Brown’s 2010 victory showed how years of demographic change had reshaped California’s political balance. By then, minorities and college-educated whites comprised almost three-fourths of the state’s voters, and they provided Brown an impregnable core of support. The Edison Research exit poll found that Brown captured more than three-fourths of African-Americans, nearly two-thirds of Hispanics, and just over half of college-educated whites, as well as three-fifths of younger voters, themselves heavily minority. That allowed him to win easily despite resistance from the same groups that Democrats are struggling with elsewhere in the Obama era: Brown lost whites without a college degree by 20 percentage points, white seniors by 16 points, and all whites by 5 points.

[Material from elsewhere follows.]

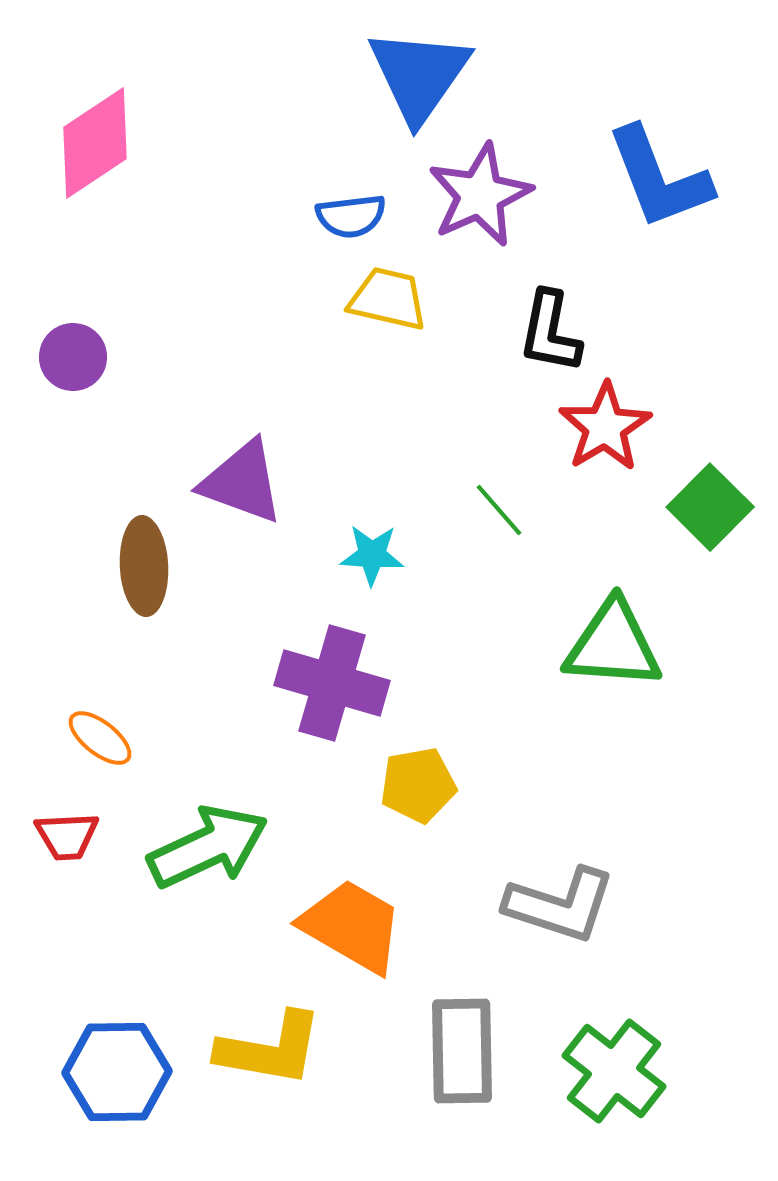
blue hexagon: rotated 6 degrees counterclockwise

Two years later, the same coalition powered the Democratic victory in the most important statewide election of 2012. That was the passage of Proposition 30, a ballot initiative backed by Brown and the Democratic legislative leaders that extends an increase in the state sales tax for four years, and a hike in the state income tax on the highest earners for seven years. The initiative was the cornerstone of Democrats’ plan to stabilize the state’s finances, and they warned that they would be forced to make major program cuts, particularly in K-12 and higher education, if it failed.

Even so, a clear majority of whites without college degrees and whites over 40 opposed the initiative, according to the Edison Research exit poll. The proposition nonetheless passed easily with support from a solid majority of younger and college-educated whites, just over half of Hispanics, about three-fifths of Asians, and roughly three-fourths of African Americans—all the pillars of the coalition of the ascendant. (Once again, minorities and college-educated whites cast about three-fourths of all votes.) The same wave, meanwhile, brought Democrats three more seats in the state Assembly and four more in the state Senate, creating their two-thirds supermajorities.

“For the Republican Party to become relevant again in California, I think … will take several election cycles before we can see it,” said Allan Hoffenblum, a former GOP operative who now publishes a respected nonpartisan almanac on California politics. “What’s happened to the California GOP—and the national party better worry about this—is we’re suffering from demographics. The Latino vote and the Asian vote keep increasing, and they’re not voting Republican, based on fear, not necessarily issues. They’re actually afraid of the Republican Party.”